EXERCISE INSTRUCTIONS: Update the IgAN therapy text from "Besides human race" to "atrophy/interstitial fibrosis [38].", replacing "prednisone" with "prednisolone".

In subgroup analysis by therapy regimen, compared to corticosteroid plus CTX but not LEF therapy, corticosteroid plus MMF therapy had a more superior effect on IgAN outcomes, such as remission rate, reduction of urinary protein and stable renal function. Compared to CTX, the better efficacy of MMF on the basis of corticosteroid was found not only in mild IgAN [25] but also in severe IgAN patients [18]. Our result was consistent with another retrospective study from China. In this study, the effects of MMF and CTX were compared in treating proliferative pathological IgAN. Data showed that combination of MMF and prednisone therapy lead to a beret renal survival compared to that of prednisone with CTX [37]. These results provided us evidence from evidence-based medicine. By removing one RCT with unreliable data [21], our new results were similar with the previous meta-analysis [20], suggesting the stability of this result. Both the efficacy and safety were comparative between corticosteroid plus MMF therapy and corticosteroid plus LEF therapy [17]. However, this conclusion was based on only one RCT, therefore, more RCTs evaluating corticosteroid plus LEF therapy are needed.

Besides human race and therapy regimen, renal histopathology was also an important factor affecting the efficacy of immunosuppressive therapy. For all the eight included studies, five studies had renal histologic assessment [13, 16, 18, 19, 25]. Although the degree of histologic damage at baseline between MMF group and control group was comparable, no study discussed the impact of renal pathology on therapeutic effects. In an observed study conducted by a Chinese group, the efficacy of MMF plus prednisone in treating Children with steroid-resistant IgAN was investigated. All biopsy samples were scored according to the Oxford classification. It was suggested that MMF plus prednisone therapy was effective in steroid-resistant children. However, unsatisfactory outcome was found in children with tubular atrophy/interstitial fibrosis [38].

Stored data:
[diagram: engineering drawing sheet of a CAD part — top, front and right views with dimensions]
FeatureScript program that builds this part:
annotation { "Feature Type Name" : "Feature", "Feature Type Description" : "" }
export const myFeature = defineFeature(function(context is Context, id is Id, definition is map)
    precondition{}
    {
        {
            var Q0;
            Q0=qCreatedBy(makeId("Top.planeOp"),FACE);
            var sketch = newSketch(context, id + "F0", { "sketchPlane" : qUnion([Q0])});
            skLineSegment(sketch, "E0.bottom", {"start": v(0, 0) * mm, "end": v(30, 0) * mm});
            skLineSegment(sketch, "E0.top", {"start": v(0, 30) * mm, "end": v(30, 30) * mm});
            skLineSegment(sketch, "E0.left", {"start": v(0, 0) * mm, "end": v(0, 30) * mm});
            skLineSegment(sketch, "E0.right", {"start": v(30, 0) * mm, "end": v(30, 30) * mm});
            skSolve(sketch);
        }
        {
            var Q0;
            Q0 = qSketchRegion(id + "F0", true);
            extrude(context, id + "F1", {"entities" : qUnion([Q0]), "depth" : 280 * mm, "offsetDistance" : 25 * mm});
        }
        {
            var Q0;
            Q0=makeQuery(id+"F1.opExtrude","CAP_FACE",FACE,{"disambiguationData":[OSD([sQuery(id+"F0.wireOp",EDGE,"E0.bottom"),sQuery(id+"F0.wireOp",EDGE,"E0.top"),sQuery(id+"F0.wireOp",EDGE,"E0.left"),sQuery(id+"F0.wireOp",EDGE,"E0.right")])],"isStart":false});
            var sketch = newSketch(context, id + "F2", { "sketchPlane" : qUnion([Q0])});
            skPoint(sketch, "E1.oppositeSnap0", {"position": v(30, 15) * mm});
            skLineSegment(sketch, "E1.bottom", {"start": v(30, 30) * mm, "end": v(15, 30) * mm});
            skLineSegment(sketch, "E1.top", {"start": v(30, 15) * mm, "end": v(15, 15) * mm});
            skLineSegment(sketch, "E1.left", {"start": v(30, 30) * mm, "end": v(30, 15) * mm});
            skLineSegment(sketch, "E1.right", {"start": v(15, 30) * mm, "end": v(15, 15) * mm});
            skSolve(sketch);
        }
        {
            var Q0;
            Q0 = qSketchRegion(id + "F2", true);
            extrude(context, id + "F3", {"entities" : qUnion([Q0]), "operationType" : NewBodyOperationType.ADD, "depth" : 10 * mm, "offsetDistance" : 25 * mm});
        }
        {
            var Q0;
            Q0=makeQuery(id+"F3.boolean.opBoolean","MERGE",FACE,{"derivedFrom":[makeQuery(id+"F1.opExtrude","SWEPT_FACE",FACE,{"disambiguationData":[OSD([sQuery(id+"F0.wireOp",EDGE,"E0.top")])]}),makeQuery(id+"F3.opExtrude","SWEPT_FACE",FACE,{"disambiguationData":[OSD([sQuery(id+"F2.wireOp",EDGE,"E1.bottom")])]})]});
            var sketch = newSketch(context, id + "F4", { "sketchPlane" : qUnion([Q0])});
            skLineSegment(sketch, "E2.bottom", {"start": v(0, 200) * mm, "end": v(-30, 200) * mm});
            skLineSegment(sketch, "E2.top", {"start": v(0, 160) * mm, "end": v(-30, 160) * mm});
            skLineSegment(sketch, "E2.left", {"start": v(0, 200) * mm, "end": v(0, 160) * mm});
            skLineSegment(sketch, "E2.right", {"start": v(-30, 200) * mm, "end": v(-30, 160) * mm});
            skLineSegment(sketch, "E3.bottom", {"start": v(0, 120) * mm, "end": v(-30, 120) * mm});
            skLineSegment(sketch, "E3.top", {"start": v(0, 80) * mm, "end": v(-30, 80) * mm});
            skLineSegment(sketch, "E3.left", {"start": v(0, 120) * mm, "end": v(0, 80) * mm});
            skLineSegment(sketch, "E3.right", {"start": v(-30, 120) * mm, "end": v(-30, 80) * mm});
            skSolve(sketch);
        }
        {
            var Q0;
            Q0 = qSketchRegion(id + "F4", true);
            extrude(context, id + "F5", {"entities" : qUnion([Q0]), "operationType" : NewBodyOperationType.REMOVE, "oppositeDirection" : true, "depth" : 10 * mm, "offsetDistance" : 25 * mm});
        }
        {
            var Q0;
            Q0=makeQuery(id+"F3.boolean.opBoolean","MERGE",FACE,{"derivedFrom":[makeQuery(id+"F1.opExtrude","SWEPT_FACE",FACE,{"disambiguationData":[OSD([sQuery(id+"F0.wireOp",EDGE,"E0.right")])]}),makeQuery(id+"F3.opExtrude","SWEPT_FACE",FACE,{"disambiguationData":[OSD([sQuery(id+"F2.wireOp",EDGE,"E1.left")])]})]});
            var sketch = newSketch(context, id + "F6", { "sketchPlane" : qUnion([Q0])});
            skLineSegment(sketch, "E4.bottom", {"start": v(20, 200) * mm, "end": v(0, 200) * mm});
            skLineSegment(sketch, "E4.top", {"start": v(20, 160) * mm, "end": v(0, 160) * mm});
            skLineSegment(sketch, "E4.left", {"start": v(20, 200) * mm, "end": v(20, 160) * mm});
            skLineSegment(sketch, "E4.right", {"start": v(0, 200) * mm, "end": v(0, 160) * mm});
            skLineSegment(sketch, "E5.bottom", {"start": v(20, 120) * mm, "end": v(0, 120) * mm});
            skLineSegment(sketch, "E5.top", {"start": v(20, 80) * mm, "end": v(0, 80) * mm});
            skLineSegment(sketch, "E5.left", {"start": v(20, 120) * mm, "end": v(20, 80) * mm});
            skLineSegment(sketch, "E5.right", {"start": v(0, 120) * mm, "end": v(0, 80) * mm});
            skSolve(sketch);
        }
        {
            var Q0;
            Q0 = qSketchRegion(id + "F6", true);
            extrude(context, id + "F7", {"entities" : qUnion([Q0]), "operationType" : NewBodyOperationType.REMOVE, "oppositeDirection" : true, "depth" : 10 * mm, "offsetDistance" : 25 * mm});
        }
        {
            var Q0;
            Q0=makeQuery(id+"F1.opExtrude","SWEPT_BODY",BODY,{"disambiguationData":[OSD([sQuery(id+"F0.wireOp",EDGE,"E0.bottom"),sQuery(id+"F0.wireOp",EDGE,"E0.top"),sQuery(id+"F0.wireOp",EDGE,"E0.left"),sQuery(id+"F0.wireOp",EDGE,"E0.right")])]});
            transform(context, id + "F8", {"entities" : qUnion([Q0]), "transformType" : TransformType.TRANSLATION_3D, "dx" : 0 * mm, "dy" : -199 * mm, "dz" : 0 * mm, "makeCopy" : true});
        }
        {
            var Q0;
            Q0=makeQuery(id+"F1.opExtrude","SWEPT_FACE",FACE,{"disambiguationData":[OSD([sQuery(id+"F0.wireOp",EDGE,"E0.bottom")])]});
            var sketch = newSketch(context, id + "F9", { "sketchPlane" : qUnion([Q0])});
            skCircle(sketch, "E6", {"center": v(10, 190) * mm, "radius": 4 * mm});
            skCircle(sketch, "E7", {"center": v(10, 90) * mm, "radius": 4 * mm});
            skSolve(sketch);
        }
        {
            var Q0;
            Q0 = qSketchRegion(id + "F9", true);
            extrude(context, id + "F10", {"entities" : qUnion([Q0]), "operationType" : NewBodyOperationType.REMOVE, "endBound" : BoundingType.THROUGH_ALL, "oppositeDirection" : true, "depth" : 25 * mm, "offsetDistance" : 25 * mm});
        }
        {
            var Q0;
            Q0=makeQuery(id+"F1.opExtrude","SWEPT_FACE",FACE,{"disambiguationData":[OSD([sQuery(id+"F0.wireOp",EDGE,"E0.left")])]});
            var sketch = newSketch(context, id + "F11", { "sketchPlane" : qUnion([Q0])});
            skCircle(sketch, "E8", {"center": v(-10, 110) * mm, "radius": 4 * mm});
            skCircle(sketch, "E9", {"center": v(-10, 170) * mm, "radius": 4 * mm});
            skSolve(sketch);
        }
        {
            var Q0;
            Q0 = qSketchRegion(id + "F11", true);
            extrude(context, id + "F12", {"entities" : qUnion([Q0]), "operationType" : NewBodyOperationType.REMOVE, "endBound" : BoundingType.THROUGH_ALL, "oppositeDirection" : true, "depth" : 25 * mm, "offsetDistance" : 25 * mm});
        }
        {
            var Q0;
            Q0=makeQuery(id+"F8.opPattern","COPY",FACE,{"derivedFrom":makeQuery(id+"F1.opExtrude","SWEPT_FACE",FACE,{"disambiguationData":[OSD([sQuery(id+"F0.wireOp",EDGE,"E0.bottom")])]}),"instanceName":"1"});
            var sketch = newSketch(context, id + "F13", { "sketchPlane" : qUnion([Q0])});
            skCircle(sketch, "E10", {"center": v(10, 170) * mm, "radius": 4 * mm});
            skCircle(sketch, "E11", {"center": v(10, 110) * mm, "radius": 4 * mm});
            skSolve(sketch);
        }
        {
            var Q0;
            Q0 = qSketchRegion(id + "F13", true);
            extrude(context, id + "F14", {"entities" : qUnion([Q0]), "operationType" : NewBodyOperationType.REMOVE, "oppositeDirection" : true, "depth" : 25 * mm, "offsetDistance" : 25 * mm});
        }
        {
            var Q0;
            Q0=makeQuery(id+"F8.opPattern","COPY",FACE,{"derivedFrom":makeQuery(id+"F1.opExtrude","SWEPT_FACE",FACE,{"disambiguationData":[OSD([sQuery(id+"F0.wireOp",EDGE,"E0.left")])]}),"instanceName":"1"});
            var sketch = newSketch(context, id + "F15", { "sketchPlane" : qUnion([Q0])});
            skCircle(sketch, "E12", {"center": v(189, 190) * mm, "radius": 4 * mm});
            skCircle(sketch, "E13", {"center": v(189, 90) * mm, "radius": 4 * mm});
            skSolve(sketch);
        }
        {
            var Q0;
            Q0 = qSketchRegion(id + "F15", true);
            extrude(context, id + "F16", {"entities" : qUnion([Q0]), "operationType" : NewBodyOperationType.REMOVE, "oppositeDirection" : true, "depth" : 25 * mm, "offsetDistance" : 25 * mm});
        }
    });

ANSWER BELOW:
Besides human race and therapy regimen, renal histopathology was also an important factor affecting the efficacy of immunosuppressive therapy. For all the eight included studies, five studies had renal histologic assessment [13, 16, 18, 19, 25]. Although the degree of histologic damage at baseline between MMF group and control group was comparable, no study discussed the impact of renal pathology on therapeutic effects. In an observed study conducted by a Chinese group, the efficacy of MMF plus prednisolone in treating Children with steroid-resistant IgAN was investigated. All biopsy samples were scored according to the Oxford classification. It was suggested that MMF plus prednisolone therapy was effective in steroid-resistant children. However, unsatisfactory outcome was found in children with tubular atrophy/interstitial fibrosis [38].